魏時一時之間還真不知道該如何跟夫人說,可能是他還沒有适應身份上的變化,又或者是魏遠在師伯眼裏的确奇貨可居,應該同這樣水平的人家結親。

可是這跟他和夫人之前讨論的未來親家,完全不在一個水平線上。

魏時還沒想好如何跟夫人說呢,夫人就主動提起來了,不過說的并不是師伯的來信,而是劉钰夫人的來信。

是的,并不是劉钰的來信,而是劉钰夫人紀氏的來信。

這信上文绉绉的話語雖然多了些,可劉楓這些年畢竟也是沒少讀了書的人,夫君是狀元郎,兒子是秀才,本人的文化水平雖然不能夠跟這父子倆相比,但也不至于看不懂劉紀氏的書信。

書信上的句子再是委婉,但該表達的意思也都表達出來了。

“青娘已經十二歲了,也到了開始私底下相看婚事的時候,我這弟妹有點要跟咱們家親上加親的意思,就是不知道這是她一個人的意思,還是連同钰哥兒也是這麽想的。”劉楓語略帶嘲諷的道。

哪怕青娘是她的親侄女兒,钰哥兒又是她看着長大的親弟弟,可這門婚事卻是極為不妥當的,反正她這個當娘的,就不可能同意這事兒。

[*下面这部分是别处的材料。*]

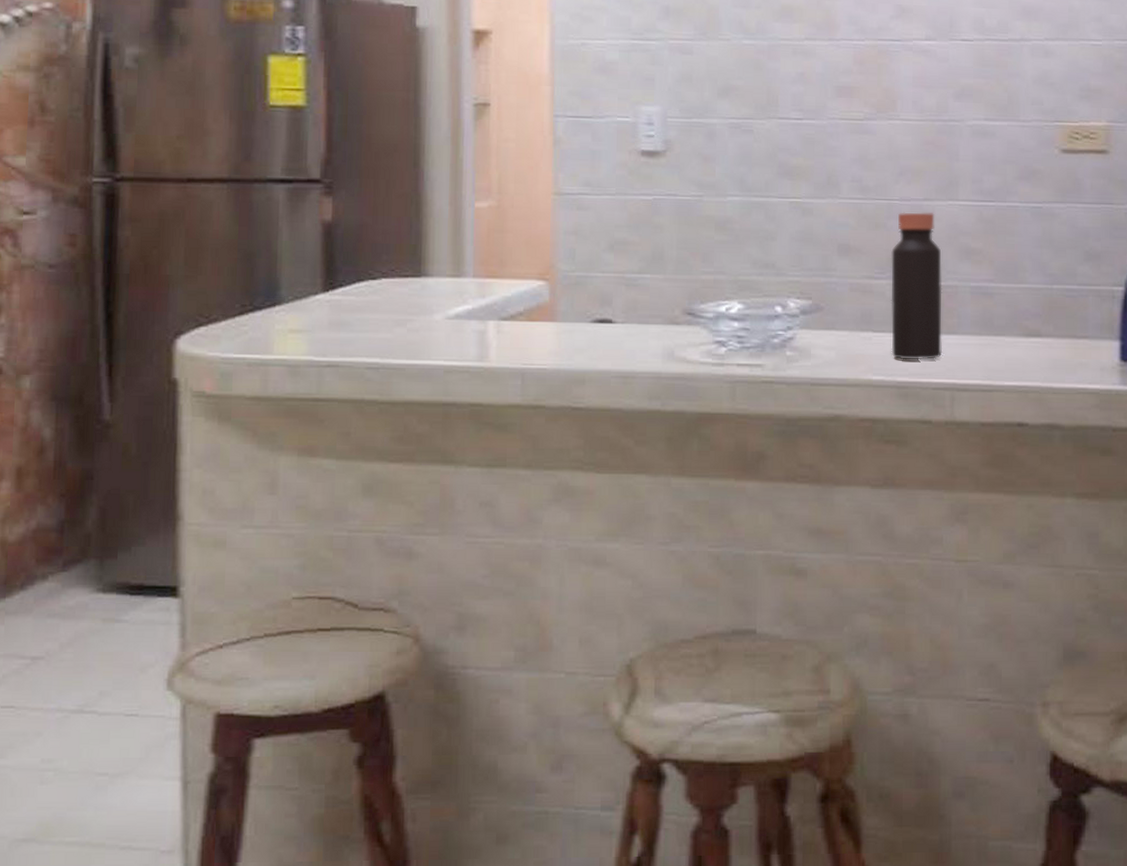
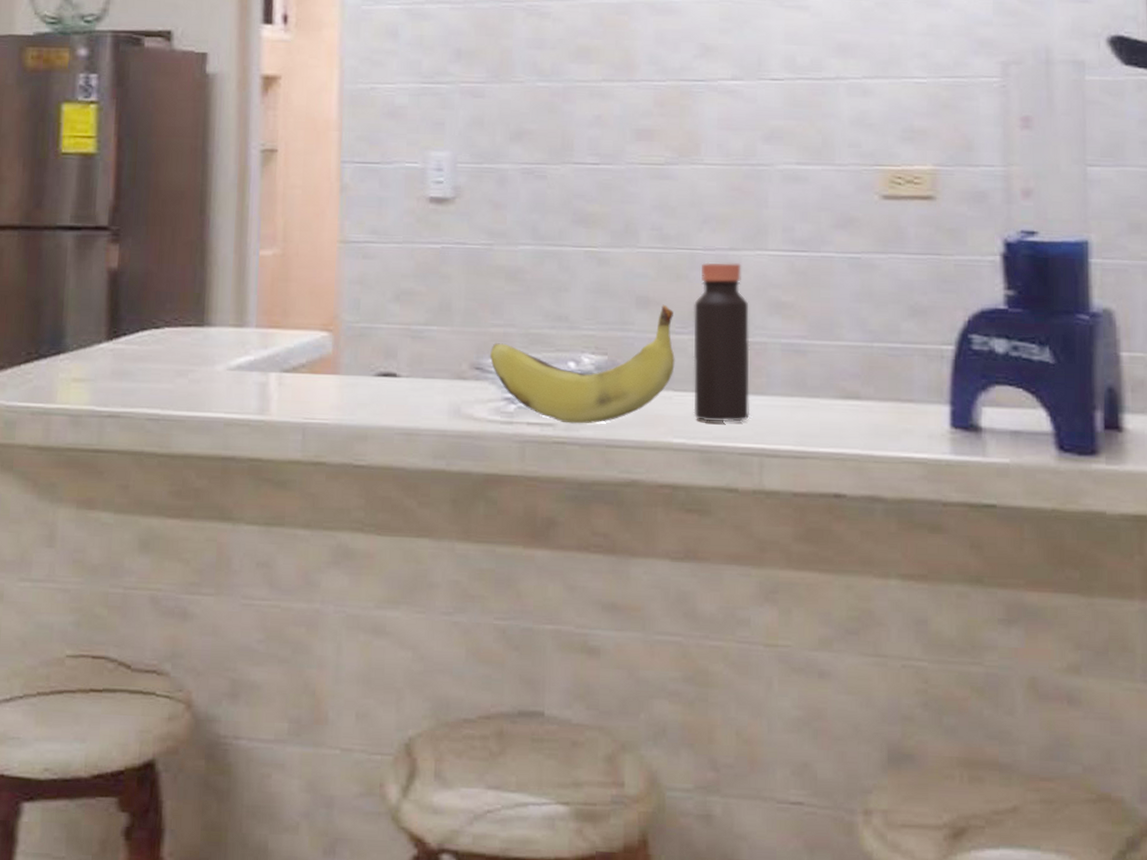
banana: none [702,251,874,364] -> present [490,304,675,424]

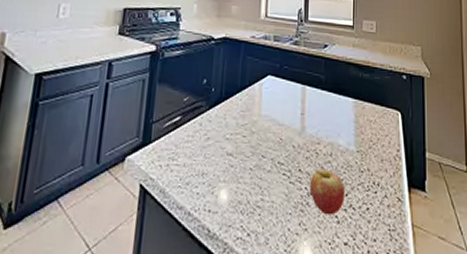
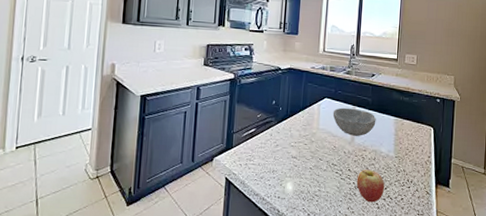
bowl: none [277,87,331,125] -> present [332,107,376,136]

一個正六品官員的嫡長女,一個是正一等伯的嫡長子,正四品知府的嫡長子,光是這身份上的差距就已經夠大的了。

遠哥兒若是娶了青娘,她們家肯定是會善待青娘的,可是遠哥兒呢,在這場婚事裏又能得到什麽。

她同夫君雖然沒有想過拿遠哥兒的婚事去聯姻,可總也得要适合才行吧,親上加親這事兒聽起來好聽,但扯開那塊遮羞布,可就不算好看了。

魏時倒不覺得劉钰會做這樣的事兒,“既然是弟妹寫過來的信,那钰哥兒應當是不知情的,不然肯定是他來給咱們寫信了。”

夫人同紀氏可沒多少交情,在京城的時候交往就不多,來了平江府之後,那就更沒有什麽打交道的地方了,甚至在此之前兩個人都沒有通過信。

一直都是钰哥兒給他們夫妻倆寫信。

“我覺得應該也是如此,钰哥兒不至于這麽糊塗,我這就寫信給钰哥兒說說這事兒,別讓他被蒙在鼓裏頭。”劉楓被這事兒氣得不輕。

算計到她兒子身上來了,這比戳她心窩子都嚴重。

這事兒确實是由夫人出面比較好,一來是信寫到夫人這兒了,二來,他跟劉钰再怎麽交好,也比不過這從小一塊長大的親姐弟倆。

“在信上也還是要寫清楚的,青娘的性子并不适合遠哥兒,而且兩個人差了四歲呢。”

更重要的是兩個人還是有血緣關系的表兄妹,很容易生出來患有遺傳病的孩子,這可不是鬧着玩兒的。

就算是兩家門當戶對,兩個孩子各方面也都合适,哪怕壞了兩家的交情,魏時也不會同意這門婚事。

更何況這門婚事哪兒哪兒都不合适,也不知道紀氏是怎麽想的,之前在京城的時候,也看不出來是能夠做出這種糊塗事的人。